What you return should be the lines of the data containing "Chiarini", each in full.

■ Records for this task ■
++++

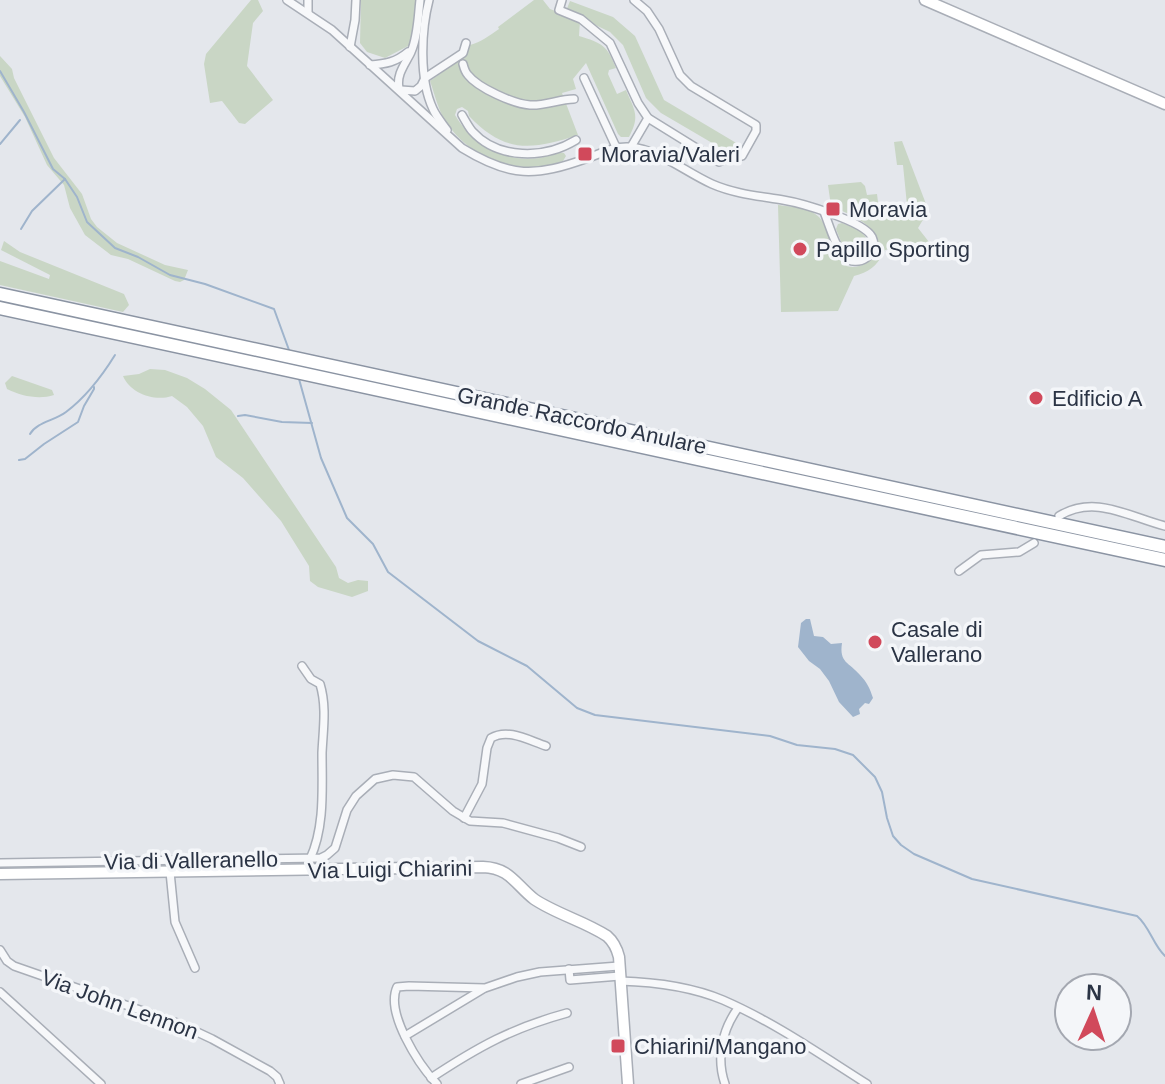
<svg xmlns="http://www.w3.org/2000/svg" width="1165" height="1084" font-family="Helvetica,sans-serif">
  <rect width="100%" height="100%" fill="#e4e7ec"/>
  <g fill="#c9d6c5">
    <polygon points="251,0 258,0 263,11 253,23 247,66 273,100 245,124 239,123 222,101 210,103 204,64 206,54"/>
    <polygon points="361,0 422,0 410,45 385,58 367,52 360,43"/>
    <path d="M534 0H543L550 9 580 21 579 36C602 43 607 45 616 68L609 70 608 74 617 94 626 90C635 111 640 116 629 137H621L618 134 586 63 573 79 576 89 562 93 578 135C532 150 505 154 469 116L468 111 462 107 457 109 455 115C472 144 506 163 540 158 549 156 555 152 564 153L566 156 563 161C520 177 472 161 446 122 438 110 435 95 430 81L466 55 470 45C481 42 489 36 499 29L498 27Z"/>
    <polygon points="570,1 613,17 635,36 664,100 743,147 739,154 731,154 661,113 646,98 623,45 610,32 566,11"/>
    <polygon points="0,56 12,69 14,78 54,158 82,194 91,219 97,227 117,243 165,265 188,270 184,280 180,282 175,281 128,259 111,255 85,235 70,208 64,185 47,165 25,117 0,76"/>
    <path d="M902 141 926 204 924 218 918 228 929 242 885 250C878 265 870 272 854 276L838 311 781 312 778 205C791 207 809 207 819 217 832 230 833 280 864 264 870 261 874 255 875 249 880 223 849 215 831 206L828 185 861 182 865 186 867 195 877 194 879 210 883 216 908 215 903 165H897L894 142Z"/>
    <path d="M842 223C854 228 869 232 868 247L862 254 853 256 845 252 836 229 838 224Z"/>
    <polygon points="4,241 20,252 124,294 129,305 123,312 0,285 0,261 49,279 50,275 1,250"/>
    <path d="M150 369 165 370 187 378 205 389 231 410 336 567 339 578 348 583 358 580 368 581V591L352 597 318 587 310 581 309 566 281 521 243 478 216 457 203 426 187 407 172 396C154 402 130 393 123 376L139 374Z"/>
    <path d="M12 376 52 390 54 395C39 400 21 396 7 389L5 383Z"/>
  </g>
  <path fill="#9fb4cc" d="M806 619H810L814 636 823 637 831 644 842 643C839 663 849 662 860 675 867 682 870 689 873 698L869 704 865 703 859 709 860 714 853 717 839 702 829 681 820 669 809 661 798 647 801 623Z"/>
  <g fill="none" stroke-linecap="round" stroke-linejoin="round">
    <g stroke="#9fb4cc" stroke-width="2">
      <polyline points="0,71 24,112 53,169 65,179 77,197 87,222 115,248 138,257 170,275 205,284 274,309 289,350"/>
      <polyline points="0,144 20,120"/>
      <polyline points="21,229 32,211 65,179"/>
      <path d="M299 379 321 458 347 518 373 544 388 572 478 641 527 666 577 708 595 715 770 736 797 745 835 749 853 755 875 777 882 792 887 818 893 836 901 845 914 854 972 879 1137 916C1150 927 1153 945 1165 956"/>
      <polyline points="238,416 245,415 282,422 312,423"/>
      <path d="M30 434C37 422 54 421 66 412 86 397 102 376 115 355"/>
      <polyline points="19,460 25,459 44,444 78,422 84,406 94,389 94,387"/>
    </g>
    <g stroke="#a9aeb7" stroke-width="10">
      <g id="street">
        <path d="M287 0 332 30 462 148C511 178 535 177 588 158 602 153 615 146 629 147 659 149 685 172 712 184 735 194 759 196 783 200 801 203 864 221 872 237 880 254 857 270 844 256 835 247 829 224 824 212"/>
        <path d="M429 0C421 31 419 79 433 109 436 116 442 123 447 130"/>
        <polyline points="562,0 559,10 581,19 610,43 638,103 648,118 719,162 730,157 742,156 756,131 756,125 691,86 680,75 659,29 647,11 634,0"/>
        <polyline points="308,13 308,0"/>
        <polyline points="350,47 355,20 356,0"/>
        <path d="M463 64C464 68 465 72 468 75 478 88 514 104 530 105 545 106 559 99 574 99"/>
        <path d="M370 65C386 64 396 62 408 52"/>
        <polyline points="584,78 616,147"/>
        <path d="M399 88C396 74 406 63 411 52 418 36 418 17 420 0"/>
        <polyline points="401,90 415,91 421,86 425,78 463,53 466,43"/>
        <path d="M462 115C465 120 468 126 472 131 498 160 545 159 576 140"/>
        <polyline points="631,147 648,118"/>
        <path d="M1059 516C1095 494 1129 517 1165 526"/>
        <polyline points="959,571 981,555 1019,552 1034,543"/>
        <path d="M302 666 311 679 320 684C327 707 323 730 322 753 322 788 325 827 310 859"/>
        <path d="M464 818 482 784 487 748 491 738C508 728 528 740 546 746"/>
        <polyline points="0,863 321,858 327,855 335,848 347,810 356,796 375,779 393,775 414,777 453,811 470,821 503,823 558,838 581,847"/>
        <polyline points="170,872 175,922 195,968"/>
        <polyline points="0,950 7,961 14,966 180,1024 212,1039 270,1071 277,1077 280,1084"/>
        <polyline points="569,969 570,980 620,976"/>
        <path d="M620 981C654 982 692 987 723 1000 774 1022 821 1055 867 1084"/>
        <polyline points="0,992 101,1084"/>
        <polyline points="405,1036 483,989"/>
        <path d="M431 1078C478 1047 512 1028 567 1013"/>
        <path d="M437 1084C419 1065 385 1013 397 987L409 986 485 988 517 977 540 972 619 966"/>
        <polyline points="521,1084 569,1067"/>
        <path d="M725 1084C716 1058 722 1030 738 1008"/>
      </g>
    </g>
    <g stroke="#a9aeb7" stroke-width="13">
      <g id="secondary">
        <polyline points="925,0 1165,104"/>
        <path d="M0 874 483 867C510 868 515 884 534 899 556 914 584 921 607 936 614 942 617 949 619 957L628 1084"/>
      </g>
    </g>
    <g stroke="#8b94a3" stroke-width="15">
      <g id="highway">
        <polyline points="0,294 1165,547"/>
        <polyline points="0,308 1165,560"/>
      </g>
    </g>
    <use href="#street" stroke="#f7f8fa" stroke-width="7"/>
    <use href="#secondary" stroke="#fff" stroke-width="10"/>
    <use href="#highway" stroke="#fff" stroke-width="12"/>
  </g>
  <g fill="#d1495b" stroke="#f4f6f9" stroke-width="3">
    <rect x="577" y="146" width="16" height="16" rx="4"/>
    <rect x="825" y="201" width="16" height="16" rx="4"/>
    <circle cx="800" cy="249" r="8"/>
    <circle cx="1036" cy="398" r="8"/>
    <circle cx="875" cy="642" r="8"/>
    <rect x="610" y="1038" width="16" height="16" rx="4"/>
  </g>
  <g text-anchor="middle" stroke-width="7" stroke-linejoin="round" paint-order="stroke">
    <g font-size="22" fill="#2b3445" stroke="#f4f6f9" text-anchor="start">
      <text x="601" y="162">Moravia/Valeri</text>
      <text x="849" y="217">Moravia</text>
      <text x="816" y="257">Papillo Sporting</text>
      <text x="1052" y="406">Edificio A</text>
      <text x="891" y="637">Casale di<tspan x="891" dy="25">Vallerano</tspan></text>
      <text x="634" y="1054">Chiarini/Mangano</text>
    </g>
    <g font-size="22" fill="#2b3445" stroke="#f4f6f9">
      <text transform="translate(582 420) rotate(12)" y="8">Grande Raccordo Anulare</text>
      <text transform="translate(191 860) rotate(-1)" y="8">Via di Valleranello</text>
      <text transform="translate(390 869) rotate(-1)" y="8">Via Luigi Chiarini</text>
      <text transform="translate(120 1004) rotate(20)" y="8">Via John Lennon</text>
    </g>
  </g>
  <g transform="translate(1093 1012) rotate(3)"><circle r="38" fill="#f4f6f9" stroke="#a4a8b1" stroke-width="2"/>
  <path d="M0-6L14 30L0 20L-14 30Z" fill="#d1495b"/>
  <text y="-12" font-size="22" font-weight="bold" text-anchor="middle" fill="#2b3445">N</text>
  </g>
</svg>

++++

■ Response area ■
      <text x="634" y="1054">Chiarini/Mangano</text>
      <text transform="translate(390 869) rotate(-1)" y="8">Via Luigi Chiarini</text>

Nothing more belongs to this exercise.